Na primeira parte de seu novo livro, ele estuda principalmente o período do Renascimento italiano -"como o tempo de que parte não só a hostilidade contra o romance como a
motivação para ele".
Também analisa as variadas
formas que assume esse antiquíssimo veto ao ficcional e
mostra como Aristóteles discutiu a imaginação em um de seus
textos mais enigmáticos, o "De
Anima".
Em seguida, na segunda parte, comenta quatro livros "paradigmáticos", relacionando-os com os mecanismos de controle vigentes: "Dom Quixote",
de Miguel de Cervantes, "Moll
Flanders", de Daniel Defoe, "As
Relações Perigosas", de Choderlos de Laclos, e "Tristram
Shandy", de Laurence Sterne.
Na entrevista abaixo, fala sobre a obra, sobre esses mecanismos pelos quais as sociedades buscam defender seus valores e como, no capitalismo, o
controle assume novas feições.
FOLHA - A dedicatória a tantos
amigos mortos recentemente antecipa um estado de espírito que fica
evidente na sua nota introdutória
bastante desencantada. Faz sentido
estudar literatura no Brasil?
LUIZ COSTA LIMA - A situação que
você levanta é semelhante à de
um homem que descobrisse ser
uma embusteira a mulher pela
qual está apaixonado (ou vice-versa). Ter consciência do embuste dela não refrearia sua
paixão.
Do mesmo modo, saber que o
estudo da literatura neste país é
uma excrescência, muitas vezes visto como algo prejudicial
ao próprio gosto pela literatura
(!), é por certo desanimador.
Mas, pensando em termos
globais, o que "faz sentido" em
um capitalismo que hoje enfatiza o consumo, e não mais a
produção?
Na fase anterior, ainda se poderia confundir a presença da
graça divina com o êxito no trabalho e, daí, estabelecer-se uma
ética calvinista. Agora, apenas
faz sentido ganhar muito dinheiro em um mínimo espaço
de tempo.
FOLHA - Uma variação da pergunta
anterior, mas de outro ponto de vista. Gostaria que comentasse a seguinte afirmação, em seu livro: "A
obsessão com o problema do controle resulta em que, lateralmente,
se visualize um fundo inatingível: o
que leva alguém a insistir numa criação que só parece inútil e ociosa?".
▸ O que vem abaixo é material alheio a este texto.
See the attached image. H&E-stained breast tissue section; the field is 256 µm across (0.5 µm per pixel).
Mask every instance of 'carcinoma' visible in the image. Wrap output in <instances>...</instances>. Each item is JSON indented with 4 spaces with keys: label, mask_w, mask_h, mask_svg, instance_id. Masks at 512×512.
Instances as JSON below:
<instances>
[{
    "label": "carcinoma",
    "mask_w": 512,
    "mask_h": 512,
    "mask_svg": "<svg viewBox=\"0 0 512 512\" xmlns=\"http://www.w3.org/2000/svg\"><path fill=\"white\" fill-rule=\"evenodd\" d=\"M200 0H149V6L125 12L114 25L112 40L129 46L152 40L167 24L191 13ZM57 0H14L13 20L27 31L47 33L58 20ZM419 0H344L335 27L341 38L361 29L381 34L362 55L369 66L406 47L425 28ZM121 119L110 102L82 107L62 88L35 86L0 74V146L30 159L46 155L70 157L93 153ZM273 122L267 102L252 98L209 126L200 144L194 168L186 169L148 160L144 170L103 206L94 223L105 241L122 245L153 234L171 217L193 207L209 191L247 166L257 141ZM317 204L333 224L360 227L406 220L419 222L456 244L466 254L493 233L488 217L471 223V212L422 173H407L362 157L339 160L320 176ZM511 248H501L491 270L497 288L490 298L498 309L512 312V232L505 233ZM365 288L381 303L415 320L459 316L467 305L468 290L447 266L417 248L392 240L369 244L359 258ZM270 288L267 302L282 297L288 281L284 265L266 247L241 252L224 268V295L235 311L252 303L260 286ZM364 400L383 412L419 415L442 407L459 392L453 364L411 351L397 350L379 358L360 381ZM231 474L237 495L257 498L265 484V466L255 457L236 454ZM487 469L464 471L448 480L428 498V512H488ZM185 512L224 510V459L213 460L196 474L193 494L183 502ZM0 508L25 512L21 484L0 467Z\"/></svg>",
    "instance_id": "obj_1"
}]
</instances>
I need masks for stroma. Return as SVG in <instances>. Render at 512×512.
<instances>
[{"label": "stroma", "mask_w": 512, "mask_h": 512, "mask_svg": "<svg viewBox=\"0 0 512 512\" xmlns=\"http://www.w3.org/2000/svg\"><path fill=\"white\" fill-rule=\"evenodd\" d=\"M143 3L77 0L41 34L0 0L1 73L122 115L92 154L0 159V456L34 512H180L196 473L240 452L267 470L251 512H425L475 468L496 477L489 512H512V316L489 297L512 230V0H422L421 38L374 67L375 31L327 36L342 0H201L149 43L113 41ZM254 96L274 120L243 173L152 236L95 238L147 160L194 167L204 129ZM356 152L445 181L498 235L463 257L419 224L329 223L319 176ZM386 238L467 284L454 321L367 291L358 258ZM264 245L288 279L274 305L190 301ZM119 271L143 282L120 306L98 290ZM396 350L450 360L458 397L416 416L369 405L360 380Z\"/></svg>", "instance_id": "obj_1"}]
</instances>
COSTA LIMA - A frase procura desindividualizar a sensação de
inutilidade dos que não têm
uma atividade que "faz sentido". Assim considerando, o estudo das artes e da filosofia é
privilegiado. No Ocidente, ser
artista ou filósofo sempre "fez
sentido" se isso ou aquilo estava a serviço de uma causa (religiosa ou política).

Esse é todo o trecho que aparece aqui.